Excerpted passage Block Start

LEO spoke with Todd Snider about the upcoming Hard Working Americans album, the board game that will come with it and clearing up some recent misunderstandings

A couple of weeks ago I spoke with Todd Snider, a singing, songwriting guitarist and uniquely wonderful entertainer. I’ve seen Todd perform numerous times and it’s never the same show — it’s just consistently a good trip. Snider takes audiences on spiritual and emotional journeys with his solo show and blasts crowds into the cosmos with his recent band, Hard Working Americans, whose lineup includes David Schools (Widespread Panic), Neal Casal (The Cardinals), Chad Staehly (Great American Taxi), Duane Trucks (Flannel Church) and Jesse Aycock. Aside from the stage, Snider recently wrote a book, “I’ve Never Met a Story I Didn’t Like,” a must-read collection of humorous stories from Snider’s good times and misadventures in the music industry as well as his everyday life. Interviewing him was like having a conversation with an old neighbor.  He revealed some information about current projects, clears up some misunderstandings from a recent interview and shares a lot of personal wisdom from the soul of a well-traveled troubadour.

LEO: Hey, Todd, how you doing?

Todd Snider: Good, real good.

LEO: Are you in Nashville right now?

Snider: Yeah.

LEO: Are you in the process of making a record with Hard Working Americans?

Snider: Yeah, in fact, it’s pretty done. I mean I think it could be out … maybe in the wintertime. I mean, I’m kinda done. There’s a few vocals and guitar parts, but yeah. We worked on it last week.

LEO: How long have you been working on it?

Snider: Well, over the course of a year. We’ve been in the studio three times. Once in Chicago and the rest in Nashville. We just kind of go in and make stuff up. David’s the leader and everyone just throws out all their ideas and he just collages them all together.

Excerpted passage Block End
Provided information Block Start

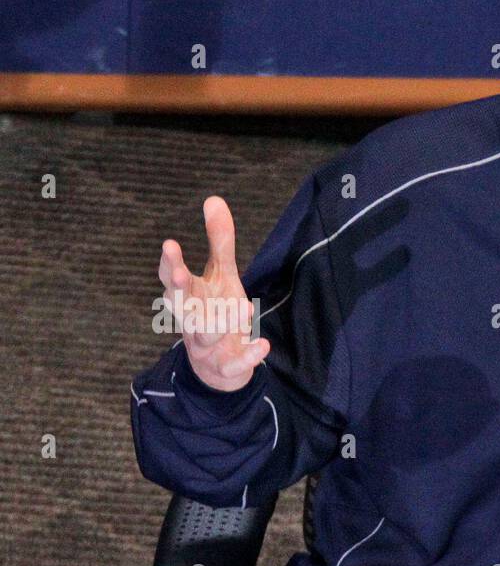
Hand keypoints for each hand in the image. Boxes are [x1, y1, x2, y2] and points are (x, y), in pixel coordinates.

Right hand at [159, 196, 269, 392]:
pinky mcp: (225, 367)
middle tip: (180, 273)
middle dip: (177, 289)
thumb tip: (213, 199)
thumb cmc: (216, 310)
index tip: (170, 244)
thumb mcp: (221, 275)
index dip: (171, 263)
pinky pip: (233, 364)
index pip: (173, 277)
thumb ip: (218, 242)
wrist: (220, 366)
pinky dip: (247, 356)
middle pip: (178, 305)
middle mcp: (191, 319)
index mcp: (189, 296)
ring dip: (222, 321)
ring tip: (244, 305)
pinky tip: (263, 344)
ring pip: (205, 334)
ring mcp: (205, 345)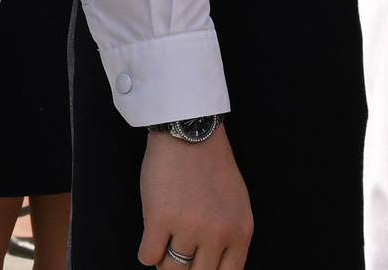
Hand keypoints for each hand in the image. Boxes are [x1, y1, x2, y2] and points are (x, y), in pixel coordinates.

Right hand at [138, 127, 251, 269]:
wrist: (189, 131)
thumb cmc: (211, 164)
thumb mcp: (236, 204)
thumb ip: (231, 235)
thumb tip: (216, 265)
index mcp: (240, 232)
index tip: (195, 267)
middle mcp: (217, 234)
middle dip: (185, 269)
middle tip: (177, 257)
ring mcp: (188, 227)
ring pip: (171, 268)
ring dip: (164, 260)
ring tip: (163, 243)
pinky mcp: (160, 218)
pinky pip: (148, 256)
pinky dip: (147, 252)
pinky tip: (151, 238)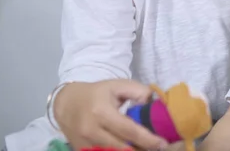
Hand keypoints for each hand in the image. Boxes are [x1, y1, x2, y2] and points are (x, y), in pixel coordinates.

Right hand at [54, 79, 168, 149]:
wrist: (66, 103)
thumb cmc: (96, 93)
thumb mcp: (117, 85)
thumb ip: (138, 91)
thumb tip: (154, 103)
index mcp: (101, 113)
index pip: (128, 130)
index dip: (147, 139)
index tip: (163, 143)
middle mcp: (91, 131)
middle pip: (121, 148)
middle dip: (142, 150)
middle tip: (159, 149)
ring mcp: (84, 144)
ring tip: (146, 149)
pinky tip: (131, 149)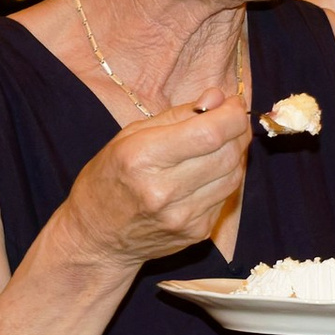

Provided information Block End

▶ _Work order A_
In the Todd Snider interview, how many times has Hard Working Americans been in the studio, and in which cities?
▶ _Work order B_
Copy the stretch of the Todd Snider interview from "Snider: Yeah, in" through "them all together.".
Rely only on the text, not on the records.

▶ _Exercise solution A_
Three times: once in Chicago and the rest in Nashville.

▶ _Exercise solution B_
Snider: Yeah, in fact, it’s pretty done. I mean I think it could be out … maybe in the wintertime. I mean, I’m kinda done. There’s a few vocals and guitar parts, but yeah. We worked on it last week.

LEO: How long have you been working on it?

Snider: Well, over the course of a year. We’ve been in the studio three times. Once in Chicago and the rest in Nashville. We just kind of go in and make stuff up. David’s the leader and everyone just throws out all their ideas and he just collages them all together.